In both non-human primates and mice, investigators in the international collaboration found that treatment with DT-109 reverses fat buildup and prevents fibrosis progression by stimulating fatty acid degradation and antioxidant formation. The drug also inhibited the production of lithocholic acid, a toxic secondary bile acid closely linked to nonalcoholic fatty liver disease.
“With this significant breakthrough in preclinical models, we can now consider evaluating DT-109 as a potential drug candidate for the treatment of NASH in future clinical trials,” said Jifeng Zhang, Ph.D., co-corresponding author and research associate professor of cardiovascular medicine at Michigan Medicine. “With millions of people suffering from NASH, the need for an effective treatment is more pressing than ever.”
Reference: “DT-109 ameliorates nonalcoholic steatohepatitis in nonhuman primates” by Pengxiang Qu, Oren Rom, Ke Li, Linying Jia, Xiaojing Gao, Zhipeng Liu, Shusi Ding, Mingming Zhao, Huiqing Wang, Shuangshuang Chen, Xuelian Xiong, Ying Zhao, Chao Xue, Yang Zhao, Chengshuang Chu, Bo Wen, Alexandra C. Finney, Zuowen Zheng, Wenbin Cao, Jinpeng Zhao and Y. Eugene Chen, 10 April 2023, Cell Metabolism.
The study was funded by the National Key Research and Development Program of China, the National Natural Science Foundation of China, the Natural Science Foundation of Shaanxi Province, and the Frederick G. L. Huetwell Endowed Professor of Cardiovascular Medicine at University of Michigan.
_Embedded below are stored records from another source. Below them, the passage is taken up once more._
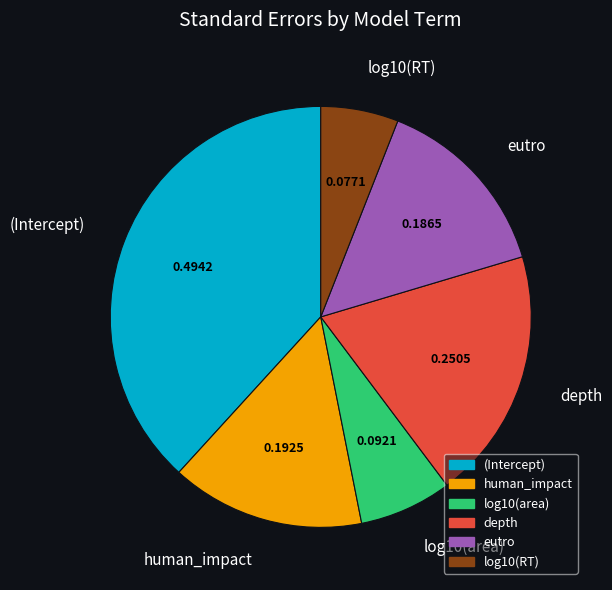

Does (Intercept) represent more than half of the total?

No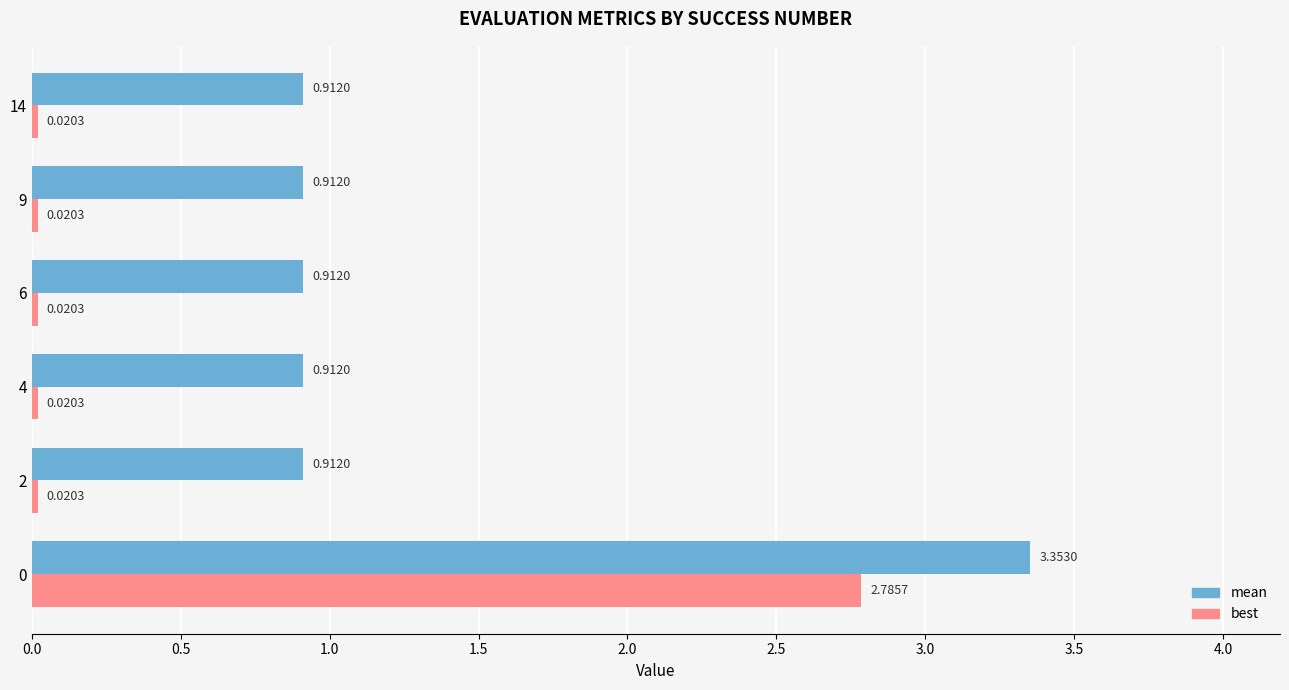

Which series has the largest range (max minus min)?

best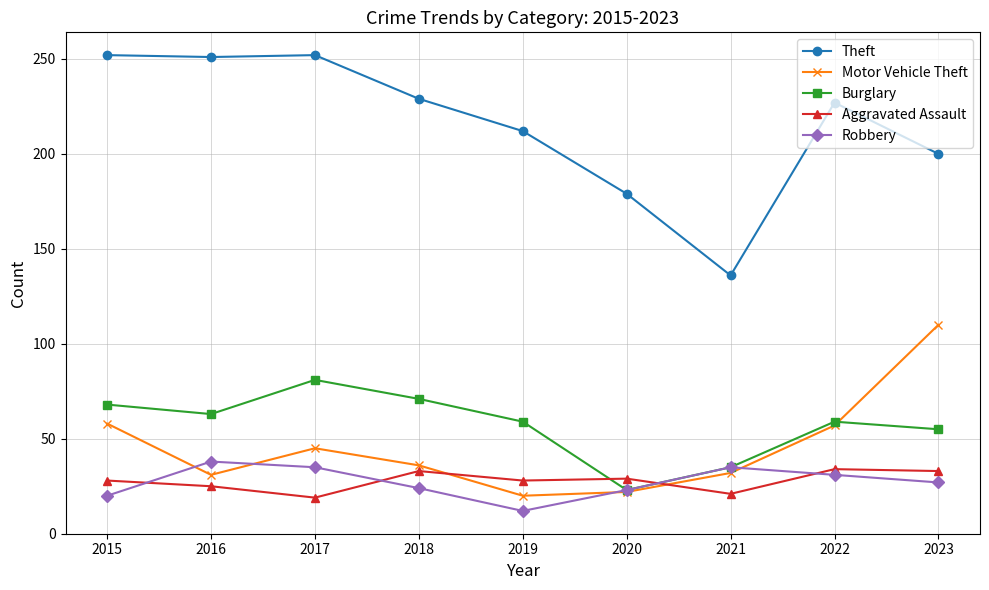

At how many categories does at least one series exceed 70?

9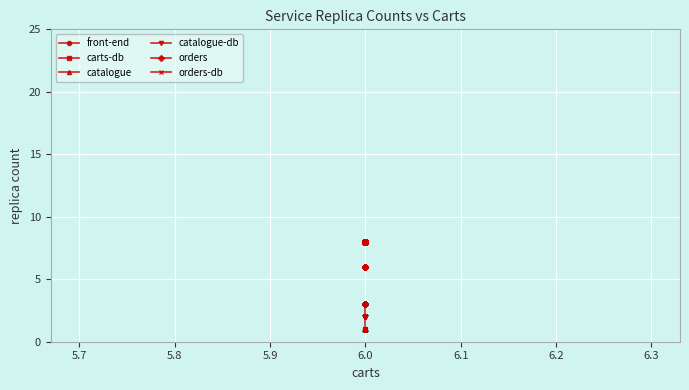

What is the maximum value shown in the chart?

8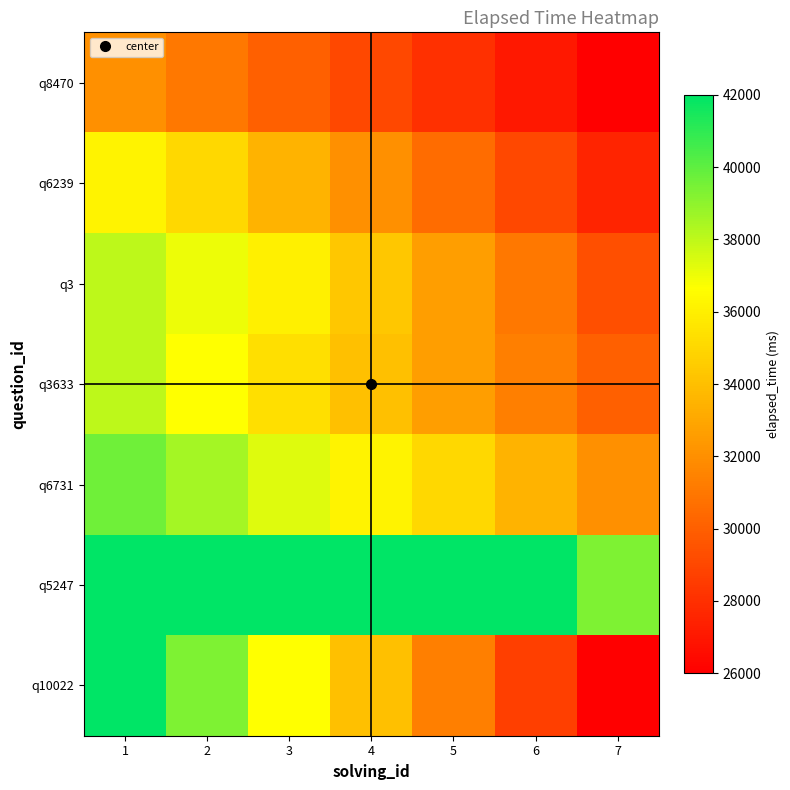

Which label corresponds to the smallest value in the chart?

7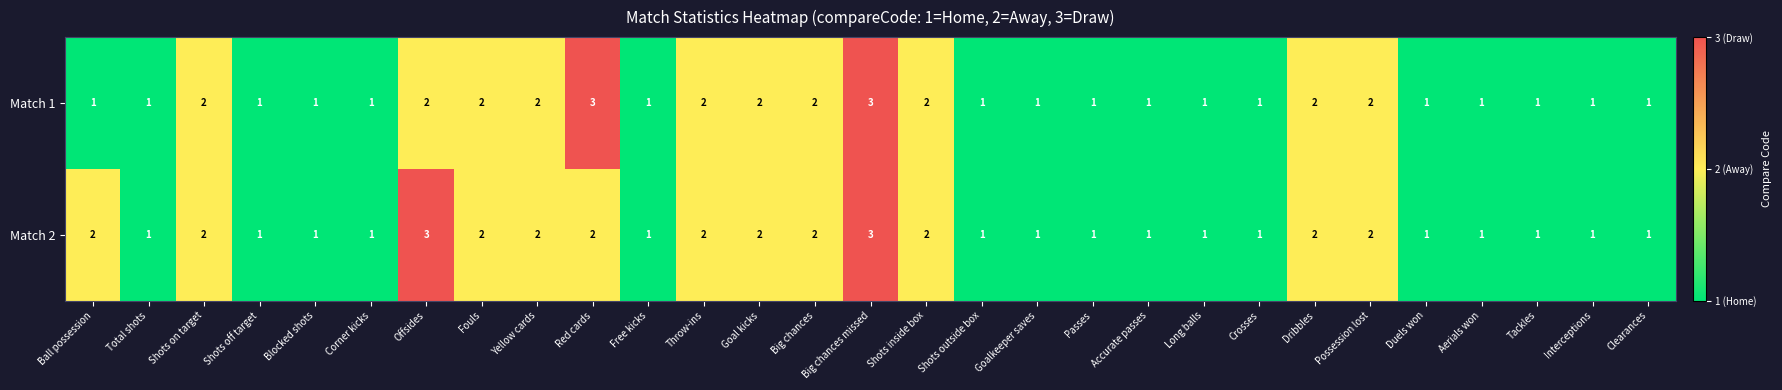

Rank the series by their average value, from lowest to highest.

Match 1, Match 2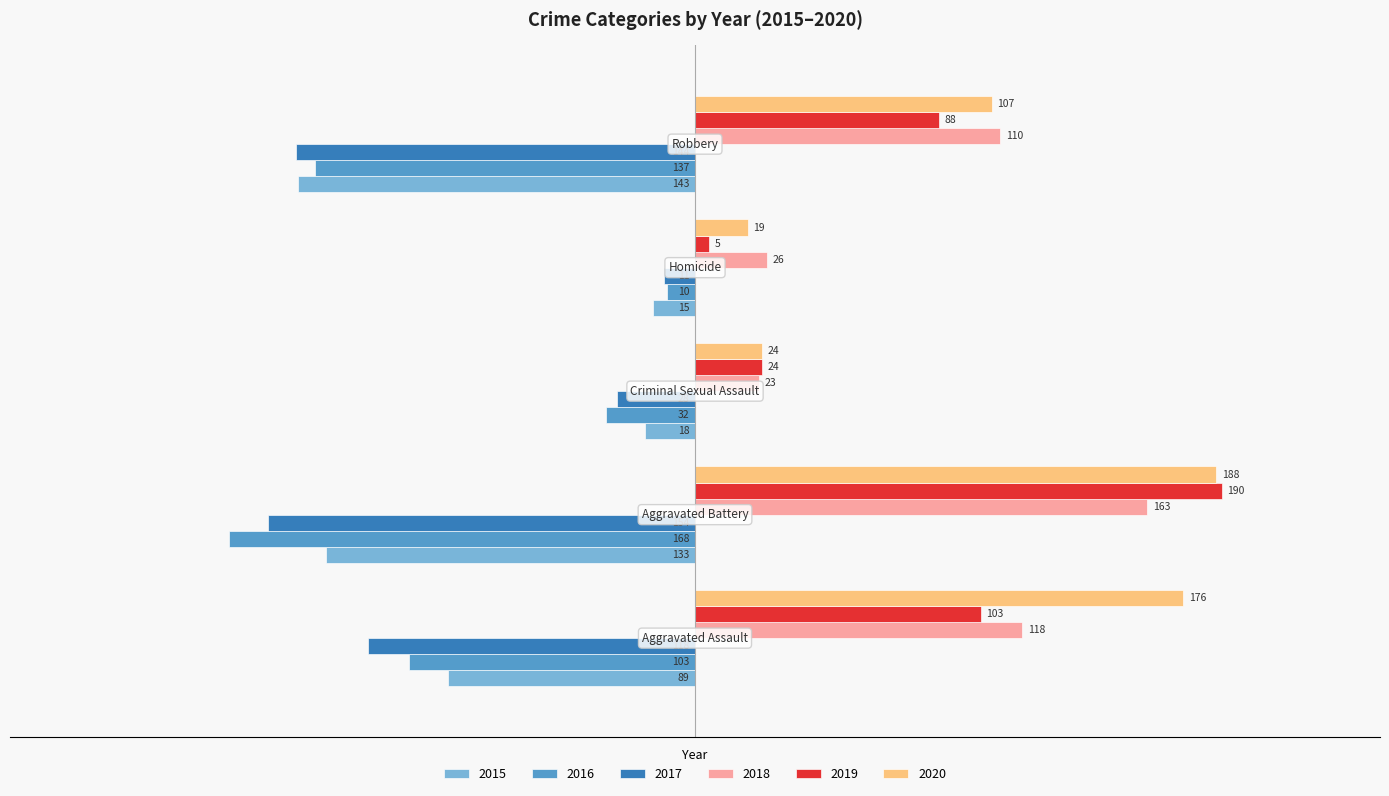

Which series has the largest total across all categories?

2020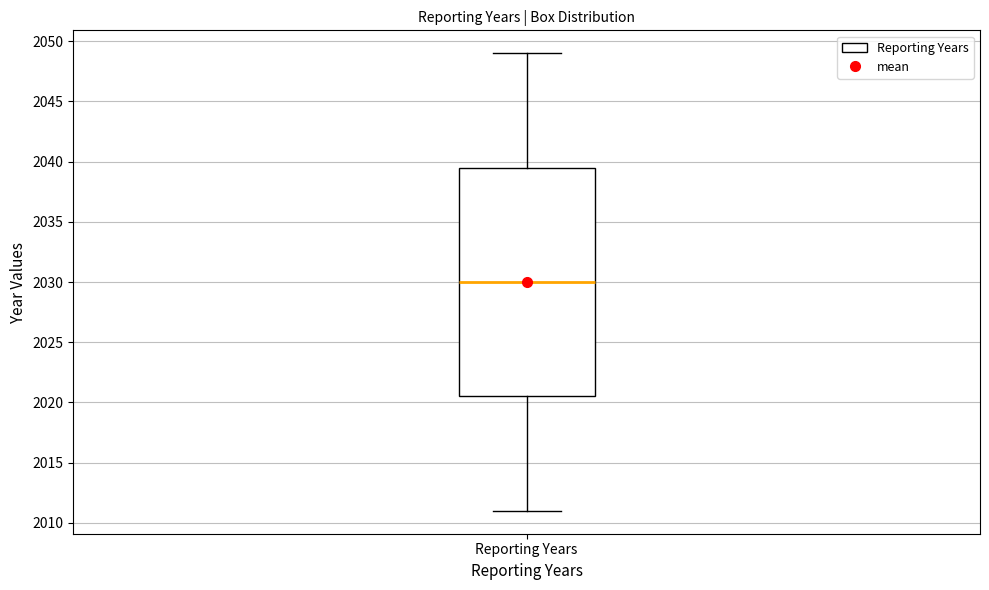

Where is the lower edge of the box for Reporting Years on the y-axis? The values are not printed on the chart, so give them approximately, as read against the axis.

2020.5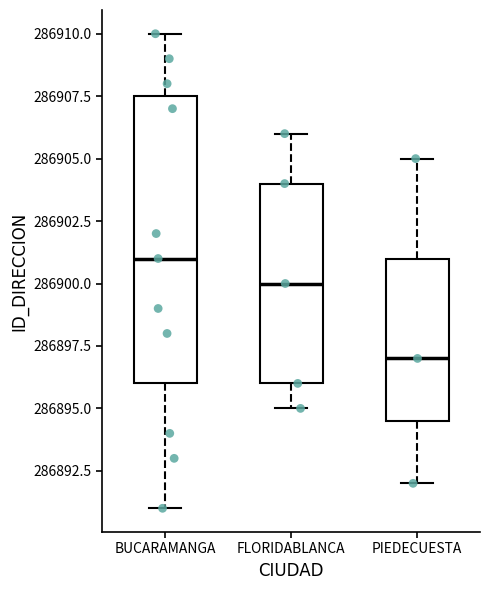

Reading left to right, read every box against the y-axis: the position of its median line, the range the box covers, and the ends of its whiskers. The values are not printed on the chart, so give them approximately, as read against the axis.

BUCARAMANGA: median 286901.0, box 286896.0 to 286907.5, whiskers 286891.0 to 286910.0
FLORIDABLANCA: median 286900.0, box 286896.0 to 286904.0, whiskers 286895.0 to 286906.0
PIEDECUESTA: median 286897.0, box 286894.5 to 286901.0, whiskers 286892.0 to 286905.0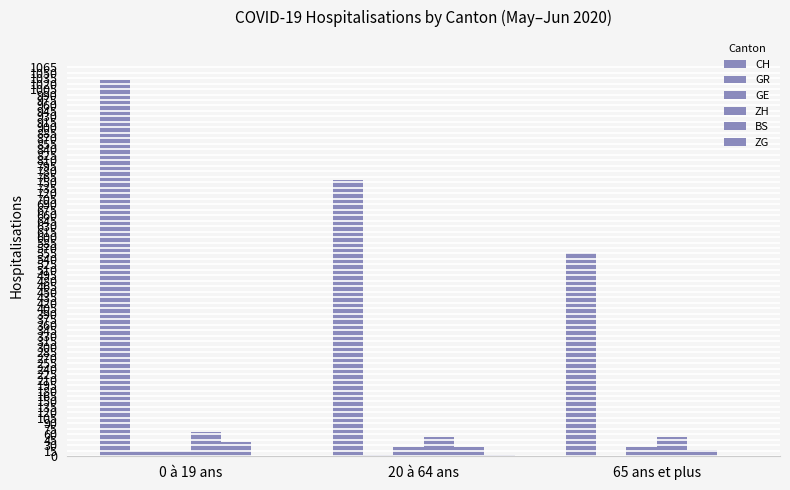

What is the value of the BS bar at the 2nd from the left?

25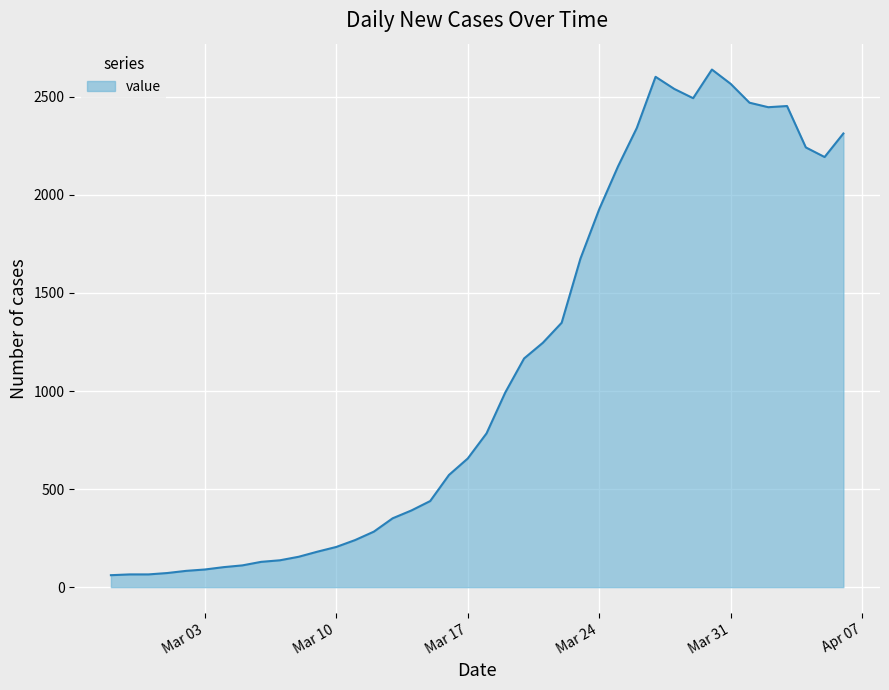

What is the maximum value shown in the chart?

2639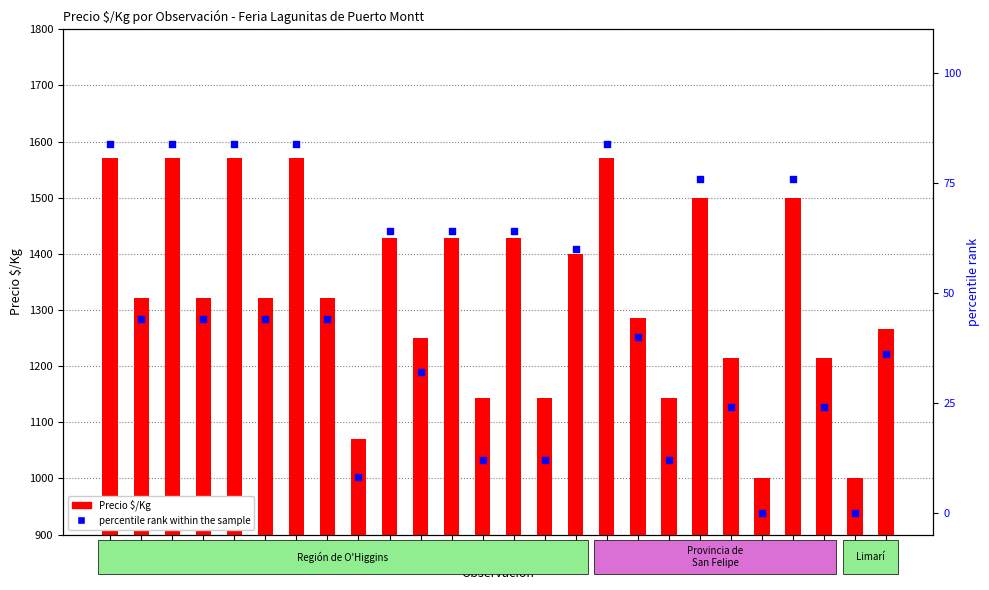

Which series has the largest Y range (max minus min)?

Precio $/Kg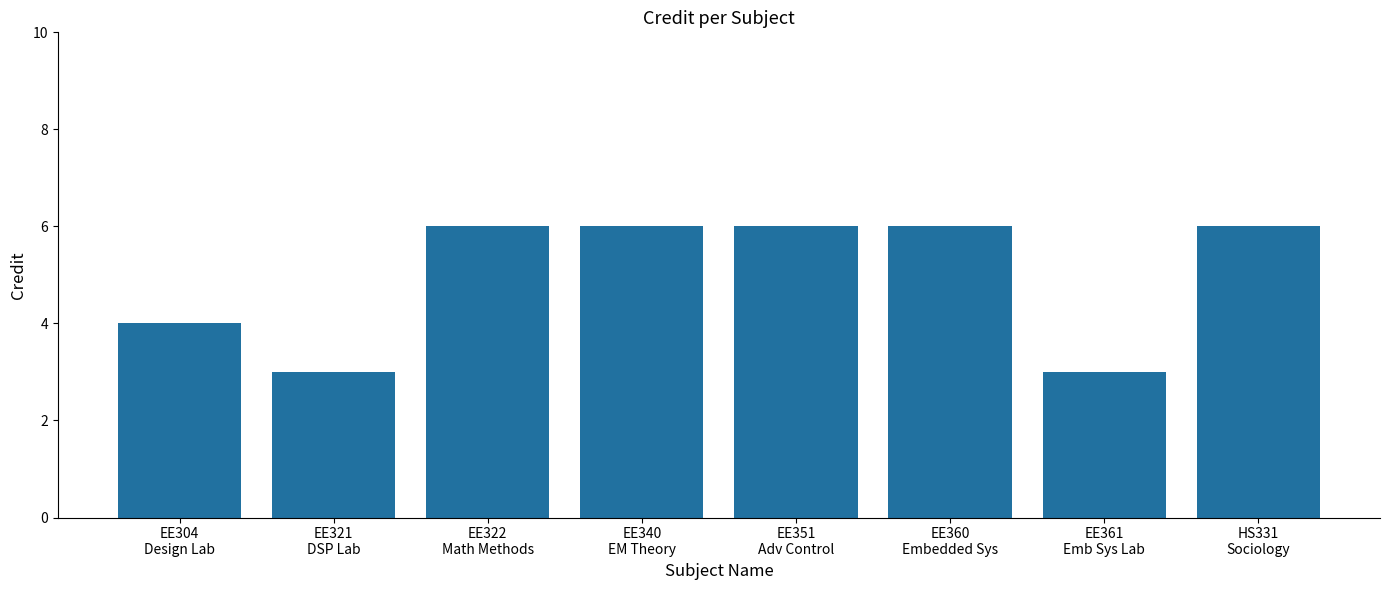

What is the sum of all values?

40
Disclosure: Chen is an inventor of the compound DT-109. The University of Michigan has patented it and licensed it to Diapin Therapeutics. Chen and the university have an ownership interest in Diapin. Diapin provided DT-109 for this study. The company is further developing the compound.
All procedures performed in mice were approved by the Institutional Animal Care and Use Committee at the University of Michigan and performed in accordance with the institutional guidelines. All experimental protocols involving non-human primates were approved by the Laboratory Animal Care Committee of Xi’an Jiaotong University (approval number: 20191278) and the Institutional Animal Care and Use Committee of Spring Biological Technology Development Co., Ltd. (approval number: 201901). The study was performed in accordance with the National Institutes of Health Guide for the Care and Use of Laboratory Animals.